*PAGE EXTRACT:*
*****
While you need a great base oil to produce a great product, if you don't follow up with the proper additives and formulations, your great base oil produces an "average" finished product.

 

Btw,  Conoco Phillips purchased Spectrum/Red Line.  What this means is that Red Line now joins the others as a commodity oil, controlled by the bean counters and relegated to using Conoco-Philips as it additive source.

 

" Calumet Specialty Products Partners LP, which has struggled to make profits in recent years, is considering a sale of its finished lubricants business, Bloomberg reported on Oct. 1.  Those brands include Royal Purple and Bel-Ray. "

 

AMSOIL is one of the few remaining privately help oil blenders not beholding to bean counters and shareholder and free to source the best base oil and additives from all over the world. 

 

https://amsoilwind.com/

 

8 hours ago, Grumpy Bear said:

Phillips decides to make me a better offer in the Red Line HP series

Phillips did as AMSOIL has done by adding additional and 'conventional synthetic' product lines to ride the coat tails of there  'pets'. 

 

There is absolutely nothing wrong with Conoco-Phillips 'additive source'. Many of the additives used in motor oils are also commodity items. ZDDP is a rose by any other name.
*****
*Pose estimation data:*
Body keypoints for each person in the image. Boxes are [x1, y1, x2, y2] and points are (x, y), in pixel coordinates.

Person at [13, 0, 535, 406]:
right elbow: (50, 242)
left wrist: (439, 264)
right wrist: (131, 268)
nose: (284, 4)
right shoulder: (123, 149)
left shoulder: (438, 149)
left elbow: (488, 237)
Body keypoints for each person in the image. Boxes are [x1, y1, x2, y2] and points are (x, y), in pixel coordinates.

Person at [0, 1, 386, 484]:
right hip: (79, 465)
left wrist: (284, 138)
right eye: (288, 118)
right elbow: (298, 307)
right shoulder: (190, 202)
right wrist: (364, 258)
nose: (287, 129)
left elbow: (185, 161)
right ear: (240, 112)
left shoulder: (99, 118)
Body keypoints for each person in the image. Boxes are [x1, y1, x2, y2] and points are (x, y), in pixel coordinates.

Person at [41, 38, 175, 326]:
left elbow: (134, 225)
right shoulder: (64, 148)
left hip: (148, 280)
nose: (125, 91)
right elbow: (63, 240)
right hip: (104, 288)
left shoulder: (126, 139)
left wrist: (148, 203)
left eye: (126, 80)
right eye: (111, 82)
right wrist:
*****
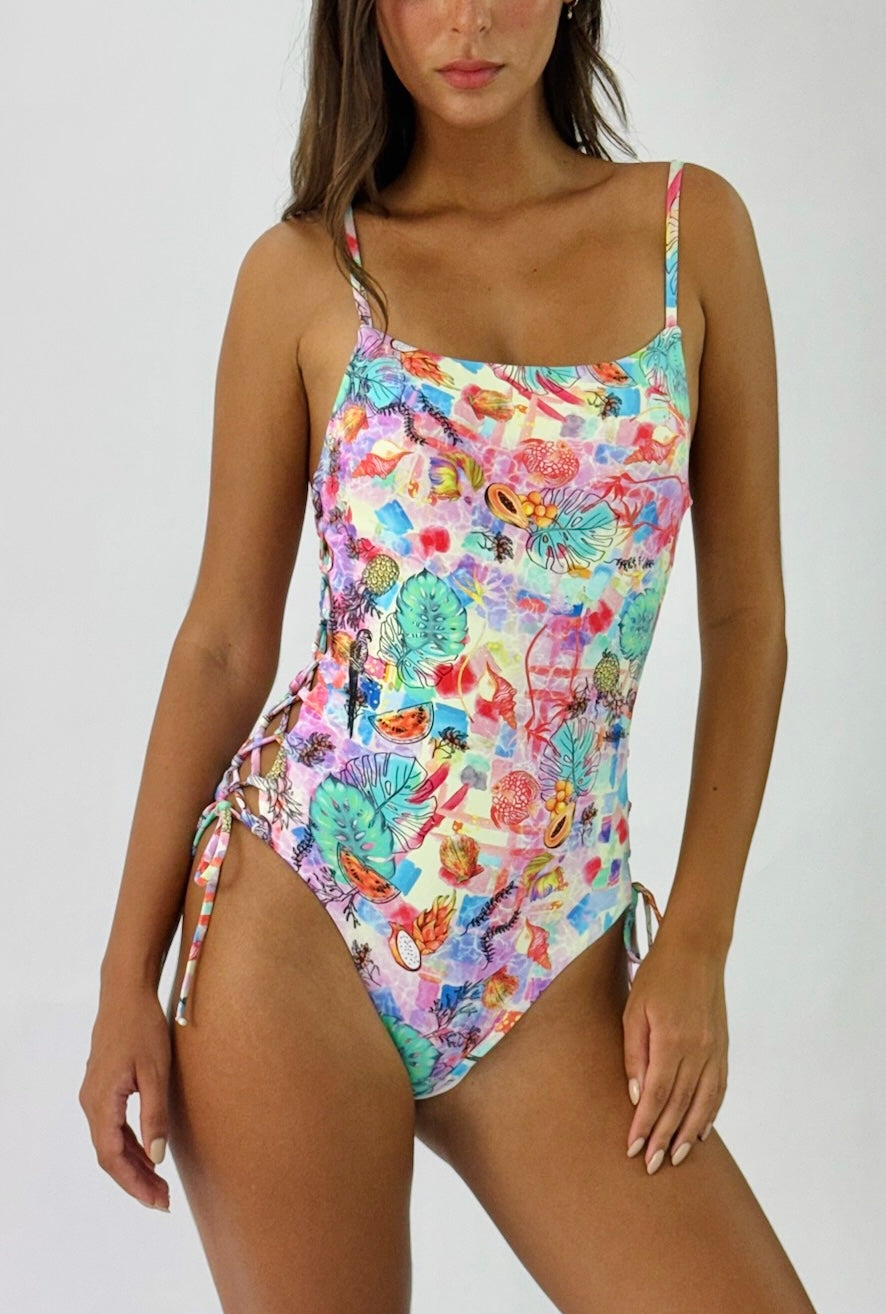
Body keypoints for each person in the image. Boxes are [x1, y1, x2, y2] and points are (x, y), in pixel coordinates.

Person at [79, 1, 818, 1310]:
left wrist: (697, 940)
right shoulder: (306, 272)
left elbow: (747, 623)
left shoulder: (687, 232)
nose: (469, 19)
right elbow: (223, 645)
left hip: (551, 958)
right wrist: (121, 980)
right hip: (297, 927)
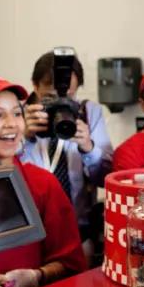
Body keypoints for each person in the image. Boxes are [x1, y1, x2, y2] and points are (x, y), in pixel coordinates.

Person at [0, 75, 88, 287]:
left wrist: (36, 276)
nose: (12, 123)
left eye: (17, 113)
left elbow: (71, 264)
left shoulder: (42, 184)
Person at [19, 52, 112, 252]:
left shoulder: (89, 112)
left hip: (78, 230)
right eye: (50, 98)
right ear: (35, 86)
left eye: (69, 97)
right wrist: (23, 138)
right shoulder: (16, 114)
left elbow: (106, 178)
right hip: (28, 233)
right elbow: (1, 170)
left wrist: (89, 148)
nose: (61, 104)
*****
*EXPLORE THE MATERIAL:*
A. In the motor oil post, shorten the paragraph that begins "Btw, Conoco Phillips purchased" to a single sentence that keeps its main facts.
B. Carry on the motor oil post from its last sentence.

*YOUR WRITTEN ANSWERS:*
A. Conoco Phillips bought Spectrum/Red Line, so Red Line is now a commodity oil run by bean counters and limited to Conoco-Phillips as its additive source.

B.
 

The only real difference in the listed names is the amount and choice of additives, i.e. Red Line uses more Moly and AMSOIL uses more Boron. Tomato...tomaaaatoeee

 

Fact is the API mandates and dictates the minimum and maximum amounts of several of the more important additives and then OEM licenses place further restriction on even those within the API requirements. 

 

In the end and as stated before, anything I wish to know about the additives type and amount and effectiveness I can test for via a VOA/UOA.

 

Royal Purple is not among the synthetic brands that is made with a considerable ester base but they do have one of the most aggressive detergent packages I have ever run across. I'm using it now in one of my problem children to clean her out. The GM 2.4. Stuff is like paint stripper. Hope they keep that alive IF sold.